- **Consigne a**:
Répondez aux questions suivantes d'après le texte sur les liens sponsorisés :
(i) Quel montant de revenus est indiqué pour Google au troisième trimestre 2009 ?
(ii) Quel produit de Google permet aux annonceurs d'acheter des mots-clés aux enchères ?
(iii) Depuis quelle année les tribunaux français cherchent-ils à mettre en cause Google pour les liens sponsorisés contrefaisants ?

L’impératif de visibilité des entreprises sur internet a conduit à une nouvelle forme de publicité sur les moteurs de recherche : les liens sponsorisés, ou Search Engine Marketing. Il s’agit de liens à but commercial qui apparaissent en marge des résultats fournis par un moteur de recherche, en étant la principale source de revenus – 4 milliards d’euros pour Google au troisième trimestre 2009. Pour le moteur de recherche Google, c’est donc le produit Adwords qui permet aux annonceurs d’acheter aux enchères des mots-clés afin d’afficher des liens pointant vers leurs sites lorsque l’internaute effectue une recherche comprenant ces mots-clés.
Or, ce service a très vite été détourné par les annonceurs, lesquels réservent parfois pour mot-clé une marque concurrente, afin de mettre en exergue leur propre site. Si la jurisprudence condamne sans difficulté particulière les réservataires des mots-clés litigieux, sur le terrain de la contrefaçon de marque, la question est plus délicate en ce qui concerne la responsabilité du moteur de recherche.
Depuis 2003, les tribunaux français ont cherché à mettre en cause Google quant aux liens sponsorisés contrefaisants. Ainsi, le moteur de recherche a tour à tour été condamné sur le fondement de la contrefaçon, de la publicité mensongère ou encore de la responsabilité civile ; tandis que d’autres décisions écartaient cette responsabilité, en qualifiant Google de simple prestataire technique.

- **Consigne b**:
Repérez dans les fiches chaque ligne contenant la chaîne « shortInstrumentName », puis recopiez ces lignes.

- **Support de travail**:
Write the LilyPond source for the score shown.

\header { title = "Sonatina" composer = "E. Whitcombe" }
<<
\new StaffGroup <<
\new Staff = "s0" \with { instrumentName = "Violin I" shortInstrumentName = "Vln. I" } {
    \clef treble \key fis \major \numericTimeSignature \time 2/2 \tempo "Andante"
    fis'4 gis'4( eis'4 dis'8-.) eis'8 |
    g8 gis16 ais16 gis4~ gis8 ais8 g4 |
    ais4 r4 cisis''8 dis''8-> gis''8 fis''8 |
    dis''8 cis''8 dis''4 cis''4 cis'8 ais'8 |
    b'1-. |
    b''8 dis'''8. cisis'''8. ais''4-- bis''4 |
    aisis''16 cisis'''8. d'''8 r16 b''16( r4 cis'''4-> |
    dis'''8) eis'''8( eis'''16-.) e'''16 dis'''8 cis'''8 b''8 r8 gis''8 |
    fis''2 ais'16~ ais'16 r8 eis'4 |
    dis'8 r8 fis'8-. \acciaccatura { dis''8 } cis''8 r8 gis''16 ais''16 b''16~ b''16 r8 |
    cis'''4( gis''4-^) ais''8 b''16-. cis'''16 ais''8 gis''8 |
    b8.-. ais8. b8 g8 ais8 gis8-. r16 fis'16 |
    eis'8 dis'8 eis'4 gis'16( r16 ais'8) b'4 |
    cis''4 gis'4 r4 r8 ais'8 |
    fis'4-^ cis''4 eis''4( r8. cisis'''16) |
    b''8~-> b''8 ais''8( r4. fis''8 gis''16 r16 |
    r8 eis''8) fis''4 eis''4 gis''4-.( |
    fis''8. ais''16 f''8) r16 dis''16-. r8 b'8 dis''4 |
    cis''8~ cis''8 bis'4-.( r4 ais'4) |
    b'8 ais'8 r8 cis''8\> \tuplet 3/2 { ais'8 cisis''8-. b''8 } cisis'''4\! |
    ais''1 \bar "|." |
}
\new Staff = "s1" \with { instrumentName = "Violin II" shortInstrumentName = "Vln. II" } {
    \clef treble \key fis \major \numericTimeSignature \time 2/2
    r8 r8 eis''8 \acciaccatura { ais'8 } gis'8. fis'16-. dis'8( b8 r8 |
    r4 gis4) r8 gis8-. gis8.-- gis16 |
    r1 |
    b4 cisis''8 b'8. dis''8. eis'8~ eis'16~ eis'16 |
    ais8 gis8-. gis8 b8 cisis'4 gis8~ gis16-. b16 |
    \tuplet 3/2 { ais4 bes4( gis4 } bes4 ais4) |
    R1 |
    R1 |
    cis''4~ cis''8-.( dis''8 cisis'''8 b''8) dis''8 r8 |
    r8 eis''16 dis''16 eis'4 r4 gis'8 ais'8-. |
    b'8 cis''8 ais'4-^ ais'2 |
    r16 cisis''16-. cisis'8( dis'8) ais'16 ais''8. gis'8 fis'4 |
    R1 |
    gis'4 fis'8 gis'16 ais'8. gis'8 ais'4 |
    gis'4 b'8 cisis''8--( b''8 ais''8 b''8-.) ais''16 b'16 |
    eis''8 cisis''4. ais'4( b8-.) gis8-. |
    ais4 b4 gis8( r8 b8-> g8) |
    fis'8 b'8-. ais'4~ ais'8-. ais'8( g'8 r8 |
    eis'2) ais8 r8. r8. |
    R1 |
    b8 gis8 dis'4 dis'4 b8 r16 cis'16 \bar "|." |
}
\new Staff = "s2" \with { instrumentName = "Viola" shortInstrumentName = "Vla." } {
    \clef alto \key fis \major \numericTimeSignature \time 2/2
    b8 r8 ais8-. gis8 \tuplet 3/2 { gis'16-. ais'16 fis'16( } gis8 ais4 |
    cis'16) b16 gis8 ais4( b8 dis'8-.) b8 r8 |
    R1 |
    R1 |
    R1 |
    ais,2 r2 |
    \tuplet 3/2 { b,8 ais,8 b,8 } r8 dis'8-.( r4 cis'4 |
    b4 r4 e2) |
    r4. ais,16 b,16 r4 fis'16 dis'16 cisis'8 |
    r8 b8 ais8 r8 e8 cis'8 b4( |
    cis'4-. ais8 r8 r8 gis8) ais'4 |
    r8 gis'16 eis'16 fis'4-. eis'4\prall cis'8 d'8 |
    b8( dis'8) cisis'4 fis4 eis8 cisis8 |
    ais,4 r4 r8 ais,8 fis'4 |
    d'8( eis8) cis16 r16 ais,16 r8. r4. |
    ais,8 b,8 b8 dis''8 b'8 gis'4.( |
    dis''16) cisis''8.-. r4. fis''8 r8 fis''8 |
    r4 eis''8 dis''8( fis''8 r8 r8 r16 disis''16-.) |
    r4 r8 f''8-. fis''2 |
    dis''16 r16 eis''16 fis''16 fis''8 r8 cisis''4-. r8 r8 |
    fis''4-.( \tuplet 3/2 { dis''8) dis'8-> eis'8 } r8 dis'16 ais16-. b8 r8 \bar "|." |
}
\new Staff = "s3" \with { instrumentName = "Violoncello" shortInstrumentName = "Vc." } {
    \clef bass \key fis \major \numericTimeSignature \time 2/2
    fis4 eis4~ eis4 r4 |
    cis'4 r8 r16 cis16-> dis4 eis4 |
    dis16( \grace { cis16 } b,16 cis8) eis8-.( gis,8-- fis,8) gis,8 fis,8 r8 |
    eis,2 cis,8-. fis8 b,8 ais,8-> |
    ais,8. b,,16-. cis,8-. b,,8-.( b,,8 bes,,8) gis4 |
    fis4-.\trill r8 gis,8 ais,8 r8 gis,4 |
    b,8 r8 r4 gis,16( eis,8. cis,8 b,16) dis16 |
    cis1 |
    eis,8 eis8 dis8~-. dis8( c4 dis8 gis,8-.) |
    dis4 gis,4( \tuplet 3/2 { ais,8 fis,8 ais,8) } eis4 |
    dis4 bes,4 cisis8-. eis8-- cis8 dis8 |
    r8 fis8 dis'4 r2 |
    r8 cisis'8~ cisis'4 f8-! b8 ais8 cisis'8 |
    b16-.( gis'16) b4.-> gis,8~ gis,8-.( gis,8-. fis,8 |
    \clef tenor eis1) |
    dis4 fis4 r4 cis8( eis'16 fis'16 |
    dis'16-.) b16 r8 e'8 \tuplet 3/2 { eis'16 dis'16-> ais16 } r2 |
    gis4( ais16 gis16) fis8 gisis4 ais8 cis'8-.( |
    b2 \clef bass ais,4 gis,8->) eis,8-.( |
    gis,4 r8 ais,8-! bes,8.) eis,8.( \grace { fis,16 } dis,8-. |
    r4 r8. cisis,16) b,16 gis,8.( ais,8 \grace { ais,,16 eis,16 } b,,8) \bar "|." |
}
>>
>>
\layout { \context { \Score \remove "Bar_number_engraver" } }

- **Corrigé a**:
(i) 4 milliards d'euros.
(ii) Adwords.
(iii) Depuis 2003.

- **Corrigé b**:
\new Staff = "s0" \with { instrumentName = "Violin I" shortInstrumentName = "Vln. I" } {
\new Staff = "s1" \with { instrumentName = "Violin II" shortInstrumentName = "Vln. II" } {
\new Staff = "s2" \with { instrumentName = "Viola" shortInstrumentName = "Vla." } {
\new Staff = "s3" \with { instrumentName = "Violoncello" shortInstrumentName = "Vc." } {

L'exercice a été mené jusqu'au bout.